## Rows from a data source:
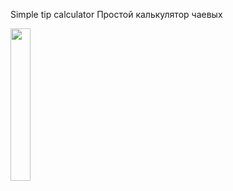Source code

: Simple tip calculator
Простой калькулятор чаевых

<img src="https://user-images.githubusercontent.com/111577951/229286785-c167a44d-76d1-41be-a12f-1206c246fbb5.PNG" width=25% height=25%>
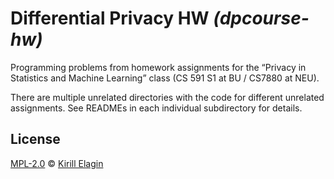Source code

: <!--
SPDX-FileCopyrightText: 2021 Kirill Elagin <https://kir.elagin.me/>

SPDX-License-Identifier: MPL-2.0
-->

# Differential Privacy HW _(dpcourse-hw)_

Programming problems from homework assignments for the
“Privacy in Statistics and Machine Learning” class (CS 591 S1 at BU / CS7880 at NEU).

There are multiple unrelated directories with the code for different
unrelated assignments. See READMEs in each individual subdirectory for details.


## License

[MPL-2.0] © [Kirill Elagin]

[MPL-2.0]: https://spdx.org/licenses/MPL-2.0.html
[Kirill Elagin]: https://kir.elagin.me/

## What to do:
Turn the lines of the rows above into a numbered list, dropping blank lines and leaving out the pictures.

## Your response:
1. Source code
2. : Simple tip calculator
3. Простой калькулятор чаевых
4. <img src="https://user-images.githubusercontent.com/111577951/229286785-c167a44d-76d1-41be-a12f-1206c246fbb5.PNG" width=25% height=25%>
5. Source code
6. : <!--
7. SPDX-FileCopyrightText: 2021 Kirill Elagin <https://kir.elagin.me/>
8. SPDX-License-Identifier: MPL-2.0
9. -->
10. # Differential Privacy HW _(dpcourse-hw)_
11. Programming problems from homework assignments for the
12. “Privacy in Statistics and Machine Learning” class (CS 591 S1 at BU / CS7880 at NEU).
13. There are multiple unrelated directories with the code for different
14. unrelated assignments. See READMEs in each individual subdirectory for details.
15. ## License
16. [MPL-2.0] © [Kirill Elagin]
17. [MPL-2.0]: https://spdx.org/licenses/MPL-2.0.html
18. [Kirill Elagin]: https://kir.elagin.me/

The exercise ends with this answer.